The Sludge Handling Process comprises several steps in the wastewater treatment process. The first is to move the generated waste activated from the secondary clarifiers. This is done via Thickening where there are three thanks that receive settled solids from the primary and secondary clarifiers and allow further solid/liquid separation. These are much smaller in diameter than the primary and secondary clarifiers and are housed in the treatment plant building. The solid content of settled sludge is estimated at ± 3% (three to five times more concentrated than primary sludge and up to 100 times more concentrated than waste activated sludge.

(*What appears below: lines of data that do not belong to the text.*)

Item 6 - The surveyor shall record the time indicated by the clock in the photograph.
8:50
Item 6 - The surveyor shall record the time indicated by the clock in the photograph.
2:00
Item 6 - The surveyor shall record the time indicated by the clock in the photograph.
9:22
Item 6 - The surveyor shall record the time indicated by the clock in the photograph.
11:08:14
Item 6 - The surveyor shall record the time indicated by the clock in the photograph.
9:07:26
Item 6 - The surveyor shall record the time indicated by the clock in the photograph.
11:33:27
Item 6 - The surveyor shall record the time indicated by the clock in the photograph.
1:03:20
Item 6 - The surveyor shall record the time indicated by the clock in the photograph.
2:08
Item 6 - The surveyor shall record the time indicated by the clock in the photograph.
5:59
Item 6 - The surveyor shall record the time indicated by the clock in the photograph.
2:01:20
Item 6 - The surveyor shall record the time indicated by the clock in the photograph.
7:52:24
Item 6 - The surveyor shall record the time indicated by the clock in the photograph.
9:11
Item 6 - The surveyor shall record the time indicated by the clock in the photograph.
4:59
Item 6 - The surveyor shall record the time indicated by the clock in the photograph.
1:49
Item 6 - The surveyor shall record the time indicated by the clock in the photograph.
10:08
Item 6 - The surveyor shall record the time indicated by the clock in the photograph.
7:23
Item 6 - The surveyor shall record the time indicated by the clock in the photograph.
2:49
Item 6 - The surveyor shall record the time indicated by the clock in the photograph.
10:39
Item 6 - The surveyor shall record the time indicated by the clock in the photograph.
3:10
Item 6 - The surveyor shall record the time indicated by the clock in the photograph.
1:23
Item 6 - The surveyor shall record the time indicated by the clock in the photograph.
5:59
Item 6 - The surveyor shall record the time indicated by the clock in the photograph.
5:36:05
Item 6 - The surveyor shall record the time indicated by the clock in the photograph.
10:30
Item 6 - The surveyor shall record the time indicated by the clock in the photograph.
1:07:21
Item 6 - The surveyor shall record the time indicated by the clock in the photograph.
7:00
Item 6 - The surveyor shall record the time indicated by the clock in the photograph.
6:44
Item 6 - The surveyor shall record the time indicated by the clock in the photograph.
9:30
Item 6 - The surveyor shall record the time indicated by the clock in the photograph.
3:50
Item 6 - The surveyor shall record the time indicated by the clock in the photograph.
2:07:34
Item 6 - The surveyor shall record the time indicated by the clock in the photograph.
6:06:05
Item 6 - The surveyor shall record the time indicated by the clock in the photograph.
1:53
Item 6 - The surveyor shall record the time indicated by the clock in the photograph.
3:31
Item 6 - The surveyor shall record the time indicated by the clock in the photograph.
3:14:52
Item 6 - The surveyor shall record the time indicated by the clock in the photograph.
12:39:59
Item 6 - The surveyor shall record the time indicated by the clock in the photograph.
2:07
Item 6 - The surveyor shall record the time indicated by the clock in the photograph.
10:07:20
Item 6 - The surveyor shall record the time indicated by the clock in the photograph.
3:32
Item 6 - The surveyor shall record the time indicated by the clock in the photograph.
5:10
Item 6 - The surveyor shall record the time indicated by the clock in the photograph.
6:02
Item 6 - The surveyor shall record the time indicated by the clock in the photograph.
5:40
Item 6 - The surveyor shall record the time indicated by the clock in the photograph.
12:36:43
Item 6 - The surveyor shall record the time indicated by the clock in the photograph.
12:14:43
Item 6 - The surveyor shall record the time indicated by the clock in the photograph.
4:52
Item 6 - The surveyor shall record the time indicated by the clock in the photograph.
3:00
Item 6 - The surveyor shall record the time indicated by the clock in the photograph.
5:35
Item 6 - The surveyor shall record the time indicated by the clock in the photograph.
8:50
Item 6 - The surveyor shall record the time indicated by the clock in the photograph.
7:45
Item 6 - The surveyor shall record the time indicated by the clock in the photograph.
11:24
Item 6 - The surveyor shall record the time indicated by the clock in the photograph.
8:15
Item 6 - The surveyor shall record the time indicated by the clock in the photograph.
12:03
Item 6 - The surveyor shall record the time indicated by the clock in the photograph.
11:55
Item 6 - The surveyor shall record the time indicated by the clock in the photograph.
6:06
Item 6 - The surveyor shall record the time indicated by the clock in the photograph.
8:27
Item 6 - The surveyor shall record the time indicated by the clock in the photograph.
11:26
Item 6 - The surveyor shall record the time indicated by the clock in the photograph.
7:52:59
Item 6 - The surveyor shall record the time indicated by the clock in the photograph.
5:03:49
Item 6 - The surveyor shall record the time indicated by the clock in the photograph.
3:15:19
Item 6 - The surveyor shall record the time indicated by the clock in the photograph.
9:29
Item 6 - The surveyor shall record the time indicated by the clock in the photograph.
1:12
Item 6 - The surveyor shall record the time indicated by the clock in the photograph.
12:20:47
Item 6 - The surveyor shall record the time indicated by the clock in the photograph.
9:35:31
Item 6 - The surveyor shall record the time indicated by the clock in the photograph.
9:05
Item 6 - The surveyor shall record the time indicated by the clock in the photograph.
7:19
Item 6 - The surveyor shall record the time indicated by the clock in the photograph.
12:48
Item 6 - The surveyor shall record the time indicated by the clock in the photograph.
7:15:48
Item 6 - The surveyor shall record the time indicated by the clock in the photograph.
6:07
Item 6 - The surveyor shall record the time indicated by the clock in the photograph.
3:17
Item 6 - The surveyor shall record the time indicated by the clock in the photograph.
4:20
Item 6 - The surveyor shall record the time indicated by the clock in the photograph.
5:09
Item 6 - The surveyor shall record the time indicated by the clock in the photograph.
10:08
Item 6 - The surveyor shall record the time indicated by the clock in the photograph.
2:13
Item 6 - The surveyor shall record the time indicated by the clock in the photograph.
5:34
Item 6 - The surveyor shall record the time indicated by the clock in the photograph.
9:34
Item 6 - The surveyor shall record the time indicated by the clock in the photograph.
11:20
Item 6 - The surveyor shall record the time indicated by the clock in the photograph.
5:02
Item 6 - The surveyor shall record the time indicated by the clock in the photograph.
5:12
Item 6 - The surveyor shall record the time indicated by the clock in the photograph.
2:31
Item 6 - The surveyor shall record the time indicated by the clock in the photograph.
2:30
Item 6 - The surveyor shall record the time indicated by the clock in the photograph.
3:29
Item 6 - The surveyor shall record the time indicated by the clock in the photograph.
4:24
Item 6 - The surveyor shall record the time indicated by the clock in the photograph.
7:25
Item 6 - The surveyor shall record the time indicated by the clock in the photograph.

Sludge Dewatering - The thickened sludge from the gravity thickeners is pumped to one of three centrifuges for dewatering.  The ± 3% sludge that is drawn from the thickeners has polymer added to it before being introduced into the centrifuge.  The centrifuge, through an interior screw moves the thin sludge through a spinning bowl.  The bowl can spin up to 2,900 rpm.  The water is spun out of the sludge as it is moved down the screw auger for final discharge.  The final solid content of the discharged sludge is regulated to 23% ±.  This sludge content is capable of being burned in the incinerator without the addition of oil as an auxiliary fuel.

When the incinerator is down for maintenance, the sludge content can be spun to a solid content of >30%.

Incineration - The FBI is sized to burn all of the sludge and scum produced at the plant while meeting all New Hampshire and EPA air emission regulations. The plant has one fluidized bed incinerator that is operated during dewatering to burn the sludge produced by the belt filter press. During the two weeks of the year when the incinerator is down for preventative maintenance, sludge is trucked to an approved landfill.

Septage Odor Control ScrubbersOdors - Sludge processing can be a nasty business and create substantial odors. Manchester has spent several million dollars over the past several years doing all possible to eliminate these offensive smells.

Mist Chamber Odor Control System – A new 40,000 cubic foot per minute (cfm) mist chamber odor control system was constructed to treat odors from the air above the gravity thickeners, the sludge dewatering area, and the scum thickening area. Activated carbon odor control systems were added for treatment of air from the wet well and influent channel areas in the Influent Pump Station, also known as the headworks, and the Septage Receiving Facility. In each case, the odorous areas were contained by barriers such as aluminum plating or fiberglass covers in order to reduce the volume of air to be treated. This minimized the capital as well as operating cost of the new odor control systems.

Bio-Filter Covers – In 1998, covers were put over the primary clarifiers and channels leading to the clarifiers, as well as the grit channels and the aeration tanks. The odors from these tanks are treated by the use of an earth Bio-filter.